## Action item:
Here the job is to print all of the entries below verbatim and leave out any picture.

## Excerpted data:
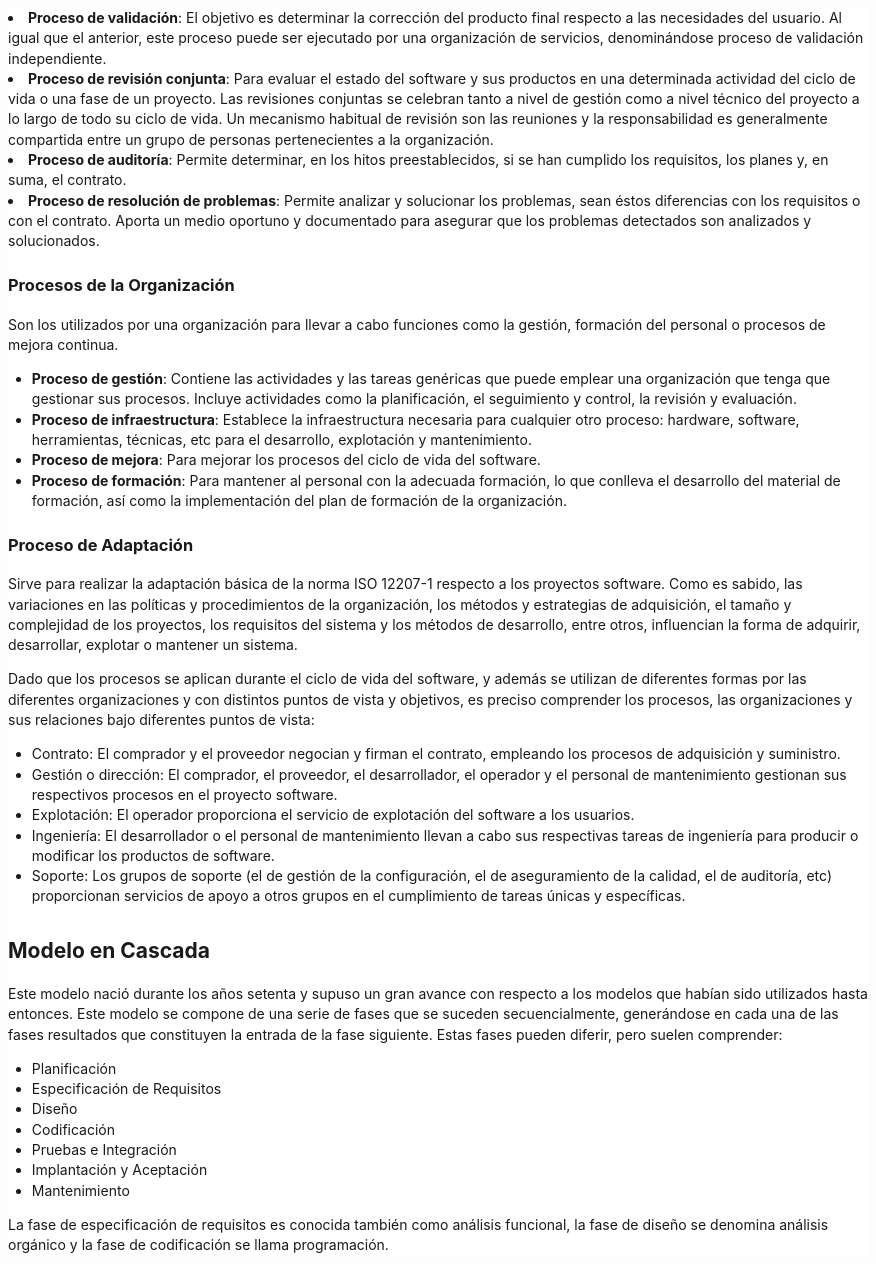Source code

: <li><strong>Proceso de validación</strong>: El objetivo es determinar la corrección del producto final respecto a las necesidades del usuario. Al igual que el anterior, este proceso puede ser ejecutado por una organización de servicios, denominándose proceso de validación independiente.</li>
<li><strong>Proceso de revisión conjunta</strong>: Para evaluar el estado del software y sus productos en una determinada actividad del ciclo de vida o una fase de un proyecto. Las revisiones conjuntas se celebran tanto a nivel de gestión como a nivel técnico del proyecto a lo largo de todo su ciclo de vida. Un mecanismo habitual de revisión son las reuniones y la responsabilidad es generalmente compartida entre un grupo de personas pertenecientes a la organización.</li>
<li><strong>Proceso de auditoría</strong>: Permite determinar, en los hitos preestablecidos, si se han cumplido los requisitos, los planes y, en suma, el contrato.</li>
<li><strong>Proceso de resolución de problemas</strong>: Permite analizar y solucionar los problemas, sean éstos diferencias con los requisitos o con el contrato. Aporta un medio oportuno y documentado para asegurar que los problemas detectados son analizados y solucionados.</li>
</ul><h3>Procesos de la Organización</h3>
<p>Son los utilizados por una organización para llevar a cabo funciones como la gestión, formación del personal o procesos de mejora continua.</p>
<ul><li><strong>Proceso de gestión</strong>: Contiene las actividades y las tareas genéricas que puede emplear una organización que tenga que gestionar sus procesos. Incluye actividades como la planificación, el seguimiento y control, la revisión y evaluación.</li>
<li><strong>Proceso de infraestructura</strong>: Establece la infraestructura necesaria para cualquier otro proceso: hardware, software, herramientas, técnicas, etc para el desarrollo, explotación y mantenimiento.</li>
<li><strong>Proceso de mejora</strong>: Para mejorar los procesos del ciclo de vida del software.</li>
<li><strong>Proceso de formación</strong>: Para mantener al personal con la adecuada formación, lo que conlleva el desarrollo del material de formación, así como la implementación del plan de formación de la organización.</li>
</ul><h3>Proceso de Adaptación</h3>
<p>Sirve para realizar la adaptación básica de la norma ISO 12207-1 respecto a los proyectos software. Como es sabido, las variaciones en las políticas y procedimientos de la organización, los métodos y estrategias de adquisición, el tamaño y complejidad de los proyectos, los requisitos del sistema y los métodos de desarrollo, entre otros, influencian la forma de adquirir, desarrollar, explotar o mantener un sistema.</p>
<p>Dado que los procesos se aplican durante el ciclo de vida del software, y además se utilizan de diferentes formas por las diferentes organizaciones y con distintos puntos de vista y objetivos, es preciso comprender los procesos, las organizaciones y sus relaciones bajo diferentes puntos de vista:</p>
<ul><li>Contrato: El comprador y el proveedor negocian y firman el contrato, empleando los procesos de adquisición y suministro.</li>
<li>Gestión o dirección: El comprador, el proveedor, el desarrollador, el operador y el personal de mantenimiento gestionan sus respectivos procesos en el proyecto software.</li>
<li>Explotación: El operador proporciona el servicio de explotación del software a los usuarios.</li>
<li>Ingeniería: El desarrollador o el personal de mantenimiento llevan a cabo sus respectivas tareas de ingeniería para producir o modificar los productos de software.</li>
<li>Soporte: Los grupos de soporte (el de gestión de la configuración, el de aseguramiento de la calidad, el de auditoría, etc) proporcionan servicios de apoyo a otros grupos en el cumplimiento de tareas únicas y específicas.</li>
</ul><h2>Modelo en Cascada</h2>
<p>Este modelo nació durante los años setenta y supuso un gran avance con respecto a los modelos que habían sido utilizados hasta entonces. Este modelo se compone de una serie de fases que se suceden secuencialmente, generándose en cada una de las fases resultados que constituyen la entrada de la fase siguiente. Estas fases pueden diferir, pero suelen comprender:</p>
<ul><li>Planificación</li>
<li>Especificación de Requisitos</li>
<li>Diseño</li>
<li>Codificación</li>
<li>Pruebas e Integración</li>
<li>Implantación y Aceptación</li>
<li>Mantenimiento</li>
</ul><p>La fase de especificación de requisitos es conocida también como análisis funcional, la fase de diseño se denomina análisis orgánico y la fase de codificación se llama programación.</p>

## Reply:
Source code

: <li><strong>Proceso de validación</strong>: El objetivo es determinar la corrección del producto final respecto a las necesidades del usuario. Al igual que el anterior, este proceso puede ser ejecutado por una organización de servicios, denominándose proceso de validación independiente.</li>
<li><strong>Proceso de revisión conjunta</strong>: Para evaluar el estado del software y sus productos en una determinada actividad del ciclo de vida o una fase de un proyecto. Las revisiones conjuntas se celebran tanto a nivel de gestión como a nivel técnico del proyecto a lo largo de todo su ciclo de vida. Un mecanismo habitual de revisión son las reuniones y la responsabilidad es generalmente compartida entre un grupo de personas pertenecientes a la organización.</li>
<li><strong>Proceso de auditoría</strong>: Permite determinar, en los hitos preestablecidos, si se han cumplido los requisitos, los planes y, en suma, el contrato.</li>
<li><strong>Proceso de resolución de problemas</strong>: Permite analizar y solucionar los problemas, sean éstos diferencias con los requisitos o con el contrato. Aporta un medio oportuno y documentado para asegurar que los problemas detectados son analizados y solucionados.</li>
</ul><h3>Procesos de la Organización</h3>
<p>Son los utilizados por una organización para llevar a cabo funciones como la gestión, formación del personal o procesos de mejora continua.</p>
<ul><li><strong>Proceso de gestión</strong>: Contiene las actividades y las tareas genéricas que puede emplear una organización que tenga que gestionar sus procesos. Incluye actividades como la planificación, el seguimiento y control, la revisión y evaluación.</li>
<li><strong>Proceso de infraestructura</strong>: Establece la infraestructura necesaria para cualquier otro proceso: hardware, software, herramientas, técnicas, etc para el desarrollo, explotación y mantenimiento.</li>
<li><strong>Proceso de mejora</strong>: Para mejorar los procesos del ciclo de vida del software.</li>
<li><strong>Proceso de formación</strong>: Para mantener al personal con la adecuada formación, lo que conlleva el desarrollo del material de formación, así como la implementación del plan de formación de la organización.</li>
</ul><h3>Proceso de Adaptación</h3>
<p>Sirve para realizar la adaptación básica de la norma ISO 12207-1 respecto a los proyectos software. Como es sabido, las variaciones en las políticas y procedimientos de la organización, los métodos y estrategias de adquisición, el tamaño y complejidad de los proyectos, los requisitos del sistema y los métodos de desarrollo, entre otros, influencian la forma de adquirir, desarrollar, explotar o mantener un sistema.</p>
<p>Dado que los procesos se aplican durante el ciclo de vida del software, y además se utilizan de diferentes formas por las diferentes organizaciones y con distintos puntos de vista y objetivos, es preciso comprender los procesos, las organizaciones y sus relaciones bajo diferentes puntos de vista:</p>
<ul><li>Contrato: El comprador y el proveedor negocian y firman el contrato, empleando los procesos de adquisición y suministro.</li>
<li>Gestión o dirección: El comprador, el proveedor, el desarrollador, el operador y el personal de mantenimiento gestionan sus respectivos procesos en el proyecto software.</li>
<li>Explotación: El operador proporciona el servicio de explotación del software a los usuarios.</li>
<li>Ingeniería: El desarrollador o el personal de mantenimiento llevan a cabo sus respectivas tareas de ingeniería para producir o modificar los productos de software.</li>
<li>Soporte: Los grupos de soporte (el de gestión de la configuración, el de aseguramiento de la calidad, el de auditoría, etc) proporcionan servicios de apoyo a otros grupos en el cumplimiento de tareas únicas y específicas.</li>
</ul><h2>Modelo en Cascada</h2>
<p>Este modelo nació durante los años setenta y supuso un gran avance con respecto a los modelos que habían sido utilizados hasta entonces. Este modelo se compone de una serie de fases que se suceden secuencialmente, generándose en cada una de las fases resultados que constituyen la entrada de la fase siguiente. Estas fases pueden diferir, pero suelen comprender:</p>
<ul><li>Planificación</li>
<li>Especificación de Requisitos</li>
<li>Diseño</li>
<li>Codificación</li>
<li>Pruebas e Integración</li>
<li>Implantación y Aceptación</li>
<li>Mantenimiento</li>
</ul><p>La fase de especificación de requisitos es conocida también como análisis funcional, la fase de diseño se denomina análisis orgánico y la fase de codificación se llama programación.</p>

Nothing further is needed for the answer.